**** Records

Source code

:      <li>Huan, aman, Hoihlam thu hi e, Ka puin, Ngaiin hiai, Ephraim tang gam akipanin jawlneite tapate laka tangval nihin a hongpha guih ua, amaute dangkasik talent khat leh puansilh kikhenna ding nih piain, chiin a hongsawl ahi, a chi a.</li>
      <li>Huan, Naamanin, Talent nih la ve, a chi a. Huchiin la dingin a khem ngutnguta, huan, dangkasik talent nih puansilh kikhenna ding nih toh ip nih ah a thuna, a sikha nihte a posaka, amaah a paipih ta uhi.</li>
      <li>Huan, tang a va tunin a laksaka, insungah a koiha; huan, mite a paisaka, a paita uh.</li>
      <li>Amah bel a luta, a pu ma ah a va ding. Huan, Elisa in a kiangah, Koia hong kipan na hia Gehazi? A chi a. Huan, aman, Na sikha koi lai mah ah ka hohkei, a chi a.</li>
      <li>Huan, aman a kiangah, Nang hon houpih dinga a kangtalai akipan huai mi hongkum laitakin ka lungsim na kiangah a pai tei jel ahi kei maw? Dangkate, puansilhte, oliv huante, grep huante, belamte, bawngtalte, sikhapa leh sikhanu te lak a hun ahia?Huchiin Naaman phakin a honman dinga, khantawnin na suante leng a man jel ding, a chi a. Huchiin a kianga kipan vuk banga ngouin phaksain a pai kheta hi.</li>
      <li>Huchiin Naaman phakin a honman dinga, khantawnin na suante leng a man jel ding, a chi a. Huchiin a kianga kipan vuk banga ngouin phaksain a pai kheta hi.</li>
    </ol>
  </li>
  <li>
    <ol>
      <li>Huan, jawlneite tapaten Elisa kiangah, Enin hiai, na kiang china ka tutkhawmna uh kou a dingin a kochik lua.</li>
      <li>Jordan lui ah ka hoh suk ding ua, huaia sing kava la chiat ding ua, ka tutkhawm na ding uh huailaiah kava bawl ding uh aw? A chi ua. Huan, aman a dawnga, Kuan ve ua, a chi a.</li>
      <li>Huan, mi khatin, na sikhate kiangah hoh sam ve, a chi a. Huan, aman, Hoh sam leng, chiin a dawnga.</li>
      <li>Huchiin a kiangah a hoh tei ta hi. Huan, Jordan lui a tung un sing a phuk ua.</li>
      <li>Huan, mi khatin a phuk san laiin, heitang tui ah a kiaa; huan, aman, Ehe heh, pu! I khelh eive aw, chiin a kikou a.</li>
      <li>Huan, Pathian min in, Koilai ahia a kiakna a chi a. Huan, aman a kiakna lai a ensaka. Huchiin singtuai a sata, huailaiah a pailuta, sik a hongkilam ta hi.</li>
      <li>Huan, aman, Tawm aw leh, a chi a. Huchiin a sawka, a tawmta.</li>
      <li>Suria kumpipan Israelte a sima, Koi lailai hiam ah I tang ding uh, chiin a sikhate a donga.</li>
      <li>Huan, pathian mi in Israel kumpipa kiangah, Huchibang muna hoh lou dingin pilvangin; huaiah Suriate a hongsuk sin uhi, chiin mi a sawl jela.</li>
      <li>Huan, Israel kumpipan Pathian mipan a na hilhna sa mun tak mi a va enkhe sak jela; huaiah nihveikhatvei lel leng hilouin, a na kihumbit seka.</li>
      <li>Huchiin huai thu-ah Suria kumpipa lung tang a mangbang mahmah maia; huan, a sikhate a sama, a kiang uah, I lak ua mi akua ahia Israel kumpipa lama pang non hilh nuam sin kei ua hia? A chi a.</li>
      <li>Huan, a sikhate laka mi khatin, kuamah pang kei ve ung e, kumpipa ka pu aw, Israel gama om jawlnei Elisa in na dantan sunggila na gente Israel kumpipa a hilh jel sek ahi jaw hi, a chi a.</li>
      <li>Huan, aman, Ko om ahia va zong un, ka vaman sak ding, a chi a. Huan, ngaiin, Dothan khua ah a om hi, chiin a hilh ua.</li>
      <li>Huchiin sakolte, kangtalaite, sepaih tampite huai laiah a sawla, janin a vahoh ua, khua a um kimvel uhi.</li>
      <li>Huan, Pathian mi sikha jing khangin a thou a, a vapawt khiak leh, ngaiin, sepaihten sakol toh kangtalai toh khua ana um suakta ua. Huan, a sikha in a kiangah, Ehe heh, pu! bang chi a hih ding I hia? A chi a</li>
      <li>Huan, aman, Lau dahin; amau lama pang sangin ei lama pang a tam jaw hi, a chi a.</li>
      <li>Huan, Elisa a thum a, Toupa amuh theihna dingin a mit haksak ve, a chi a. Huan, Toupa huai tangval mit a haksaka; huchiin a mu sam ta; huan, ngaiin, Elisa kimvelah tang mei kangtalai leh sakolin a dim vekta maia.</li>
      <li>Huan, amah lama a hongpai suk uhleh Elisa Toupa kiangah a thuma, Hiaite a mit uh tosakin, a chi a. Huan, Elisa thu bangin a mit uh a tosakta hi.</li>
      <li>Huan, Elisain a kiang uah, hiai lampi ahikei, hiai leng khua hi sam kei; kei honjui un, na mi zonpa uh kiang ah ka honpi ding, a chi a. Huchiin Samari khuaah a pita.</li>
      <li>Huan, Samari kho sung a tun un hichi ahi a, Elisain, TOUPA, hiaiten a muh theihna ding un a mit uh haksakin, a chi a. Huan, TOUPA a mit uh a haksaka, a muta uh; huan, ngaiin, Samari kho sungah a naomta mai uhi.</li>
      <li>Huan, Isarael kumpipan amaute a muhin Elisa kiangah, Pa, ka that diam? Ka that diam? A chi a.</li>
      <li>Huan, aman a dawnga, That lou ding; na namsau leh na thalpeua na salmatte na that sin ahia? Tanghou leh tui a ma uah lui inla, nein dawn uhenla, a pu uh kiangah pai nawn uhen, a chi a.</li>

********

* [Work to be completed] Put each line of the data into a numbered list, leaving out any blank lines.

* [Exercise result]
1. Source code
2. :      <li>Huan, aman, Hoihlam thu hi e, Ka puin, Ngaiin hiai, Ephraim tang gam akipanin jawlneite tapate laka tangval nihin a hongpha guih ua, amaute dangkasik talent khat leh puansilh kikhenna ding nih piain, chiin a hongsawl ahi, a chi a.</li>
3.       <li>Huan, Naamanin, Talent nih la ve, a chi a. Huchiin la dingin a khem ngutnguta, huan, dangkasik talent nih puansilh kikhenna ding nih toh ip nih ah a thuna, a sikha nihte a posaka, amaah a paipih ta uhi.</li>
4.       <li>Huan, tang a va tunin a laksaka, insungah a koiha; huan, mite a paisaka, a paita uh.</li>
5.       <li>Amah bel a luta, a pu ma ah a va ding. Huan, Elisa in a kiangah, Koia hong kipan na hia Gehazi? A chi a. Huan, aman, Na sikha koi lai mah ah ka hohkei, a chi a.</li>
6.       <li>Huan, aman a kiangah, Nang hon houpih dinga a kangtalai akipan huai mi hongkum laitakin ka lungsim na kiangah a pai tei jel ahi kei maw? Dangkate, puansilhte, oliv huante, grep huante, belamte, bawngtalte, sikhapa leh sikhanu te lak a hun ahia?Huchiin Naaman phakin a honman dinga, khantawnin na suante leng a man jel ding, a chi a. Huchiin a kianga kipan vuk banga ngouin phaksain a pai kheta hi.</li>
7.       <li>Huchiin Naaman phakin a honman dinga, khantawnin na suante leng a man jel ding, a chi a. Huchiin a kianga kipan vuk banga ngouin phaksain a pai kheta hi.</li>
8.     </ol>
9.   </li>
10.   <li>
11.     <ol>
12.       <li>Huan, jawlneite tapaten Elisa kiangah, Enin hiai, na kiang china ka tutkhawmna uh kou a dingin a kochik lua.</li>
13.       <li>Jordan lui ah ka hoh suk ding ua, huaia sing kava la chiat ding ua, ka tutkhawm na ding uh huailaiah kava bawl ding uh aw? A chi ua. Huan, aman a dawnga, Kuan ve ua, a chi a.</li>
14.       <li>Huan, mi khatin, na sikhate kiangah hoh sam ve, a chi a. Huan, aman, Hoh sam leng, chiin a dawnga.</li>
15.       <li>Huchiin a kiangah a hoh tei ta hi. Huan, Jordan lui a tung un sing a phuk ua.</li>
16.       <li>Huan, mi khatin a phuk san laiin, heitang tui ah a kiaa; huan, aman, Ehe heh, pu! I khelh eive aw, chiin a kikou a.</li>
17.       <li>Huan, Pathian min in, Koilai ahia a kiakna a chi a. Huan, aman a kiakna lai a ensaka. Huchiin singtuai a sata, huailaiah a pailuta, sik a hongkilam ta hi.</li>
18.       <li>Huan, aman, Tawm aw leh, a chi a. Huchiin a sawka, a tawmta.</li>
19.       <li>Suria kumpipan Israelte a sima, Koi lailai hiam ah I tang ding uh, chiin a sikhate a donga.</li>
20.       <li>Huan, pathian mi in Israel kumpipa kiangah, Huchibang muna hoh lou dingin pilvangin; huaiah Suriate a hongsuk sin uhi, chiin mi a sawl jela.</li>
21.       <li>Huan, Israel kumpipan Pathian mipan a na hilhna sa mun tak mi a va enkhe sak jela; huaiah nihveikhatvei lel leng hilouin, a na kihumbit seka.</li>
22.       <li>Huchiin huai thu-ah Suria kumpipa lung tang a mangbang mahmah maia; huan, a sikhate a sama, a kiang uah, I lak ua mi akua ahia Israel kumpipa lama pang non hilh nuam sin kei ua hia? A chi a.</li>
23.       <li>Huan, a sikhate laka mi khatin, kuamah pang kei ve ung e, kumpipa ka pu aw, Israel gama om jawlnei Elisa in na dantan sunggila na gente Israel kumpipa a hilh jel sek ahi jaw hi, a chi a.</li>
24.       <li>Huan, aman, Ko om ahia va zong un, ka vaman sak ding, a chi a. Huan, ngaiin, Dothan khua ah a om hi, chiin a hilh ua.</li>
25.       <li>Huchiin sakolte, kangtalaite, sepaih tampite huai laiah a sawla, janin a vahoh ua, khua a um kimvel uhi.</li>
26.       <li>Huan, Pathian mi sikha jing khangin a thou a, a vapawt khiak leh, ngaiin, sepaihten sakol toh kangtalai toh khua ana um suakta ua. Huan, a sikha in a kiangah, Ehe heh, pu! bang chi a hih ding I hia? A chi a</li>
27.       <li>Huan, aman, Lau dahin; amau lama pang sangin ei lama pang a tam jaw hi, a chi a.</li>
28.       <li>Huan, Elisa a thum a, Toupa amuh theihna dingin a mit haksak ve, a chi a. Huan, Toupa huai tangval mit a haksaka; huchiin a mu sam ta; huan, ngaiin, Elisa kimvelah tang mei kangtalai leh sakolin a dim vekta maia.</li>
29.       <li>Huan, amah lama a hongpai suk uhleh Elisa Toupa kiangah a thuma, Hiaite a mit uh tosakin, a chi a. Huan, Elisa thu bangin a mit uh a tosakta hi.</li>
30.       <li>Huan, Elisain a kiang uah, hiai lampi ahikei, hiai leng khua hi sam kei; kei honjui un, na mi zonpa uh kiang ah ka honpi ding, a chi a. Huchiin Samari khuaah a pita.</li>
31.       <li>Huan, Samari kho sung a tun un hichi ahi a, Elisain, TOUPA, hiaiten a muh theihna ding un a mit uh haksakin, a chi a. Huan, TOUPA a mit uh a haksaka, a muta uh; huan, ngaiin, Samari kho sungah a naomta mai uhi.</li>
32.       <li>Huan, Isarael kumpipan amaute a muhin Elisa kiangah, Pa, ka that diam? Ka that diam? A chi a.</li>
33.       <li>Huan, aman a dawnga, That lou ding; na namsau leh na thalpeua na salmatte na that sin ahia? Tanghou leh tui a ma uah lui inla, nein dawn uhenla, a pu uh kiangah pai nawn uhen, a chi a.</li>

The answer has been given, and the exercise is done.